GitLab, GitHub, and Bitbucket are services that provides remote access to Git repositories. In addition to hosting your code, these services provide additional features designed to help manage the software development lifecycle. These additional features include managing the sharing of code between different people, bug tracking, wiki space and other tools for "social coding".

  • GitHub is a publicly available, free service which requires all code (unless you have a paid account) be made open. Anyone can see code you push to GitHub and offer suggestions for improvement. GitHub currently hosts the source code for tens of thousands of open source projects. CivicActions uses GitHub for all open source projects (except those which are better hosted on an open source community infrastructure), as well as internal, client or pro-bono projects that should be developed in public.

  • GitLab is an open source GitHub like software that organizations can use to provide internal management of Git repositories. CivicActions has setup a GitLab server for internal and client projects that should not be developed in public.

Moving code between GitLab, GitHub, and Bitbucket

All you have to do is point or rebase your local copy to the new remote source. Please note, only your source code will move. Any additional features you use (wiki, bug tracking, etc.) will need to be manually copied.

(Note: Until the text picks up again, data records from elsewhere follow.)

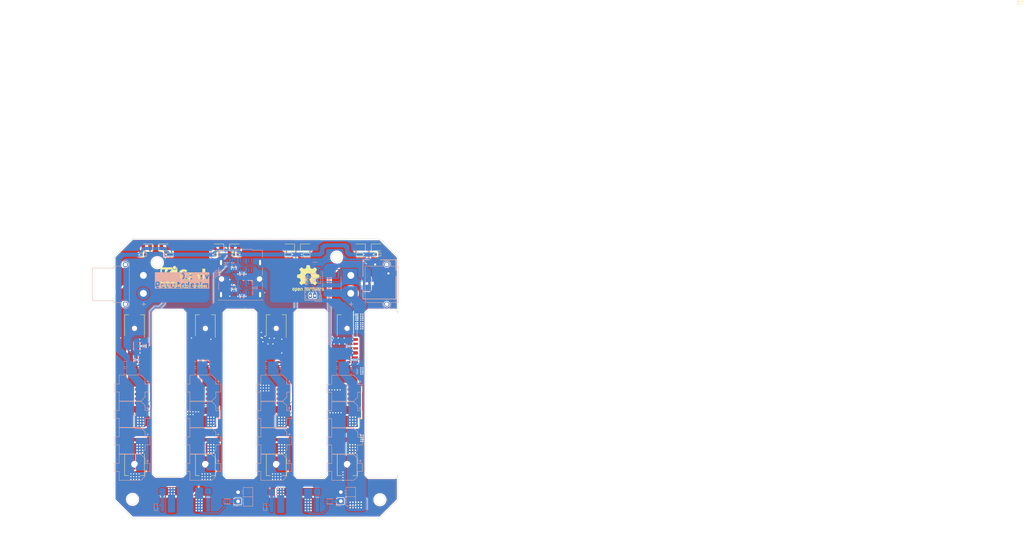
<source format=kicad_pcb>
(kicad_pcb (version 20221018) (generator pcbnew)

  (general
    (thickness 1.6)
  )

  (paper "A4")
  (title_block
    (date "2023-09-28")
    (rev "0.3")
  )

  (layers
    (0 "F.Cu" mixed)
    (31 "B.Cu" signal)
    (32 "B.Adhes" user "B.Adhesive")
    (33 "F.Adhes" user "F.Adhesive")
    (34 "B.Paste" user)
    (35 "F.Paste" user)
    (36 "B.SilkS" user "B.Silkscreen")
    (37 "F.SilkS" user "F.Silkscreen")
    (38 "B.Mask" user)
    (39 "F.Mask" user)
    (40 "Dwgs.User" user "User.Drawings")
    (41 "Cmts.User" user "User.Comments")
    (42 "Eco1.User" user "User.Eco1")
    (43 "Eco2.User" user "User.Eco2")
    (44 "Edge.Cuts" user)
    (45 "Margin" user)
    (46 "B.CrtYd" user "B.Courtyard")
    (47 "F.CrtYd" user "F.Courtyard")
    (48 "B.Fab" user)
    (49 "F.Fab" user)
    (50 "User.1" user)
    (51 "User.2" user)
    (52 "User.3" user)
    (53 "User.4" user)
    (54 "User.5" user)
    (55 "User.6" user)
    (56 "User.7" user)
    (57 "User.8" user)
    (58 "User.9" user)
  )

  (setup
    (stackup
      (layer "F.SilkS" (type "Top Silk Screen"))
      (layer "F.Paste" (type "Top Solder Paste"))
      (layer "F.Mask" (type "Top Solder Mask") (thickness 0.01))
      (layer "F.Cu" (type "copper") (thickness 0.035))
      (layer "dielectric 1" (type "core") (thickness 1.51) (material "FR4") (epsilon_r 4.5) (loss_tangent 0.02))
      (layer "B.Cu" (type "copper") (thickness 0.035))
      (layer "B.Mask" (type "Bottom Solder Mask") (thickness 0.01))
      (layer "B.Paste" (type "Bottom Solder Paste"))
      (layer "B.SilkS" (type "Bottom Silk Screen"))
      (copper_finish "None")
      (dielectric_constraints no)
    )
    (pad_to_mask_clearance 0.05)
    (solder_mask_min_width 0.1)
    (allow_soldermask_bridges_in_footprints yes)
    (aux_axis_origin 196.9008 40.8432)
    (pcbplotparams
      (layerselection 0x00010fc_ffffffff)
      (plot_on_all_layers_selection 0x0000000_00000000)
      (disableapertmacros false)
      (usegerberextensions true)
      (usegerberattributes false)
      (usegerberadvancedattributes true)
      (creategerberjobfile true)
      (gerberprecision 5)
      (dashed_line_dash_ratio 12.000000)
      (dashed_line_gap_ratio 3.000000)
      (svgprecision 4)
      (plotframeref false)
      (viasonmask false)
      (mode 1)
      (useauxorigin true)
      (hpglpennumber 1)
      (hpglpenspeed 20)
      (hpglpendiameter 15.000000)
      (dxfpolygonmode false)
      (dxfimperialunits false)
      (dxfusepcbnewfont true)
      (psnegative false)
      (psa4output false)
      (plotreference true)
      (plotvalue true)
      (plotinvisibletext false)
      (sketchpadsonfab false)
      (subtractmaskfromsilk true)
      (outputformat 1)
      (mirror false)
      (drillshape 0)
      (scaleselection 1)
      (outputdirectory "out/")
    )
  )

  (net 0 "")
  (net 1 "GND")
  (net 2 "+12V")
  (net 3 "/DAS1")
  (net 4 "/HOT1")
  (net 5 "/HOT2")
  (net 6 "/DAS2")
  (net 7 "/HOT3")
  (net 8 "/DAS3")
  (net 9 "/HOT4")
  (net 10 "unconnected-(J1-PadP1)")
  (net 11 "/DAS4")
  (net 12 "unconnected-(J1-PadP2)")
  (net 13 "unconnected-(J1-PadP3)")
  (net 14 "1A+")
  (net 15 "1A-")
  (net 16 "1B-")
  (net 17 "2B+")
  (net 18 "2B-")
  (net 19 "2A-")
  (net 20 "2A+")
  (net 21 "4B+")
  (net 22 "4B-")
  (net 23 "4A-")
  (net 24 "4A+")
  (net 25 "1B+")
  (net 26 "unconnected-(J2-PadP1)")
  (net 27 "unconnected-(J2-PadP2)")
  (net 28 "unconnected-(J2-PadP3)")
  (net 29 "unconnected-(J3-PadA1)")
  (net 30 "unconnected-(J3-PadA2)")
  (net 31 "unconnected-(J3-PadB1)")
  (net 32 "unconnected-(J3-PadB2)")
  (net 33 "3B+")
  (net 34 "3B-")
  (net 35 "unconnected-(J3-PadC1)")
  (net 36 "unconnected-(J3-PadC2)")
  (net 37 "unconnected-(J3-PadD1)")
  (net 38 "unconnected-(J3-PadD2)")
  (net 39 "3A+")
  (net 40 "3A-")
  (net 41 "unconnected-(J4-PadP1)")
  (net 42 "unconnected-(J4-PadP2)")
  (net 43 "unconnected-(J4-PadP3)")
  (net 44 "unconnected-(J6-PadP1)")
  (net 45 "unconnected-(J6-PadP2)")
  (net 46 "unconnected-(J6-PadP3)")
  (net 47 "Net-(U1-ADJ)")
  (net 48 "Net-(U2-ADJ)")
  (net 49 "vout1")
  (net 50 "vout2")
  (net 51 "unconnected-(U1-ON{slash}OFF-Pad1)")
  (net 52 "unconnected-(U2-ON{slash}OFF-Pad1)")
  (net 53 "Net-(D1-A)")
  (net 54 "Net-(D2-A)")
  (net 55 "Net-(D3-A)")
  (net 56 "Net-(D4-A)")
  (net 57 "Net-(D5-A)")
  (net 58 "Net-(D6-A)")
  (net 59 "Net-(D7-A)")
  (net 60 "Net-(D8-A)")
  (net 61 "Gate")
  (net 62 "B")
  (net 63 "SWITCH")
  (net 64 "DCIN")
  (net 65 "fan1")
  (net 66 "fan2")

  (footprint "LED_SMD:LED_0805_2012Metric" (layer "F.Cu") (at 198.849 27.4113 180))

  (footprint "LED_SMD:LED_0805_2012Metric" (layer "F.Cu") (at 179.149 27.4113 180))

  (footprint "PCM_4ms_Resistor:R_0402" (layer "F.Cu") (at 185.6232 29.4132))

  (footprint "PCM_4ms_Resistor:R_0402" (layer "F.Cu") (at 203.9112 29.4132 180))

  (footprint "Symbol:KiCad-Logo2_5mm_SilkScreen" (layer "F.Cu") (at 189.23 35.56))

  (footprint "PCM_4ms_Resistor:R_0402" (layer "F.Cu") (at 218.4654 29.3878 180))

  (footprint "Connector_SATA_SAS:SATA 29pin smd" (layer "F.Cu") (at 175.7617 49.9453 -90))

  (footprint "LED_SMD:LED_0805_2012Metric" (layer "F.Cu") (at 184.149 27.4113))

  (footprint "Connector_SATA_SAS:SATA 29pin smd" (layer "F.Cu") (at 234.8547 49.9453 -90))

  (footprint "Connector_SATA_SAS:SATA 29pin smd" (layer "F.Cu") (at 215.1547 49.9453 -90))

  (footprint "PCM_4ms_Resistor:R_0402" (layer "F.Cu") (at 243.332 29.3878))

  (footprint "PCM_4ms_Resistor:R_0402" (layer "F.Cu") (at 198.7804 29.4132))

  (footprint "LED_SMD:LED_0805_2012Metric" (layer "F.Cu") (at 243.249 27.4113))

  (footprint "LED_SMD:LED_0805_2012Metric" (layer "F.Cu") (at 223.549 27.4113))

  (footprint "Symbol:OSHW-Logo2_9.8x8mm_SilkScreen" (layer "F.Cu") (at 224.028 36.068))

  (footprint "LED_SMD:LED_0805_2012Metric" (layer "F.Cu") (at 218.549 27.4113 180))

  (footprint "Connector_SATA_SAS:SATA 29pin smd" (layer "F.Cu") (at 195.4547 49.9453 -90))

  (footprint "PCM_4ms_Resistor:R_0402" (layer "F.Cu") (at 223.6216 29.3878))

  (footprint "LED_SMD:LED_0805_2012Metric" (layer "F.Cu") (at 203.849 27.4113))

  (footprint "LED_SMD:LED_0805_2012Metric" (layer "F.Cu") (at 238.249 27.4113 180))

  (footprint "PCM_4ms_Resistor:R_0402" (layer "F.Cu") (at 178.181 29.4386))

  (footprint "PCM_4ms_Resistor:R_0402" (layer "F.Cu") (at 238.34 29.3878 180))

  (footprint "PCM_Capacitor_SMD_AKL:CP_Elec_6.3x5.3" (layer "B.Cu")
    (tstamp 05d94a51-bff8-440b-87c6-b42057390028)
    (at 194.7672 88.6206 180)
    (descr "SMD capacitor, aluminum electrolytic, Cornell Dubilier, 6.3x5.3mm, Alternate KiCad Library")
    (tags "capacitor electrolytic")
    (property "Sheetfile" "6盘位 2.5寸NAS.kicad_sch")
    (property "Sheetname" "")
    (property "ki_description" "Polarized capacitor, US symbol")
    (property "ki_keywords" "cap capacitor")
    (path "/9042e3c7-9bed-4132-9ca5-949ddfba5a24")
    (attr smd)
    (fp_text reference "C35" (at 0 4.35) (layer "B.SilkS") hide
        (effects (font (size 1 1) (thickness 0.15)) (justify mirror))
      (tstamp 0059785c-99dd-4fa1-a03f-de05aa9a9d31)
    )
    (fp_text 
... [1085365 chars truncated]
</source>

When to use GitLab vs. GitHub

CivicActions uses GitHub for all open source projects (except those which are better hosted on an open source community infrastructure), as well as internal, client, or pro-bono projects that should be developed in public.

Use GitLab for internal and client projects that should not be developed in public. (This is going to be most of them).

This page was last updated on December 20, 2023.